Figure 4. Imidazopyrazines and quinoxalines bind the ATP-binding site of PI4K and alter PI4P intracellular distribution.

a, In silico docking of a homology model of the PfPI4K catalytic domain showing KAI407 (green) and BQR695 (orange) binding to the ATP-binding pocket of PfPI4K (cartoon representation; grey). Resistance SNVs (yellow) are labeled. b, Zoomed view of the ATP-binding pocket rotated 90° along the y-axis, showing the predicted hydrogen bond (green dash) between the imidazole nitrogen in KAI407 and the amide bond from the V1357 backbone (grey sticks). c, d, Recombinant full-length P. vivax PI4K (PvPI4K) activity in the presence of (c) KDU691 or (d) BQR695 monitored across a range of ATP concentrations (1.25–40 μM). Data shown as means±s.d. (n=9). e, Recombinant PvPI4K mutants S1286L, Y1322F or H1450Y (equivalent to PfPI4K-S1320L, -Y1356F or -H1484Y respectively) were assayed against imidazopyrazine and quinoxaline compounds.

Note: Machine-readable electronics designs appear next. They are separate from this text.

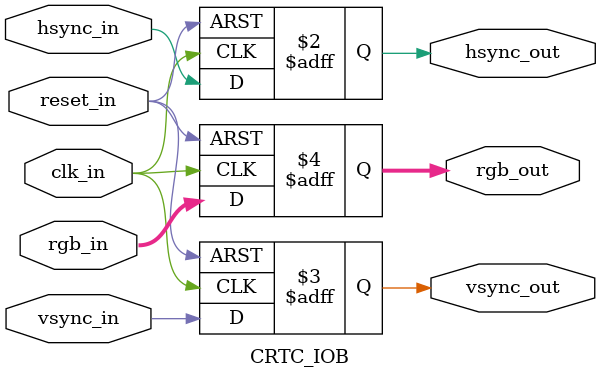
<source format=v>
module CRTC_IOB
(
    reset_in,
    clk_in,
    hsync_in,
    vsync_in,
    rgb_in,
    hsync_out,
    vsync_out,
    rgb_out
) ;

input   reset_in,
        clk_in ;

input   hsync_in,
        vsync_in ;

input   [15:4]  rgb_in ;

output          hsync_out,
                vsync_out ;
output  [15:4]  rgb_out ;

reg             hsync_out,
                vsync_out ;

reg     [15:4]  rgb_out ;

always@(posedge clk_in or posedge reset_in)
begin
    if ( reset_in )
    begin
        hsync_out <= #1 1'b0 ;
        vsync_out <= #1 1'b0 ;
        rgb_out   <= #1 12'h000 ;
    end
    else
    begin
        hsync_out <= #1 hsync_in ;
        vsync_out <= #1 vsync_in ;
        rgb_out   <= #1 rgb_in ;
    end
end
endmodule
</source>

Fold-change in IC₅₀ value is shown relative to wild type enzyme (means±s.d.; n=9). Statistical significance was determined by the Mann–Whitney U test: *P<0.05; **P<0.01; ***P<0.001 (also for panel h). f, Illustration of the PI4P-dependent localization of GFP-PH^Osh2. g, In vivo distribution of PI4P was detected in parasites expressing GFP-PH^Osh2. In untreated parasites, GFP-PH^Osh2 localized to intracellular foci (blue arrow) and the plasma membrane (white arrow). Treatment with 500 nM KAI407 or BQR695 for 4 hr depleted the intracellular pool and redistributed the probe to the plasma membrane. Representative images from a single experimental replicate are shown (n=3). Nuclei were stained with Hoechst 33342 (blue); DIC, differential interference contrast. Scale bar, 5 μm. h, Quantification of intracellular GFP-PH^Osh2-labeled foci after drug treatment (means±s.d.; n=3).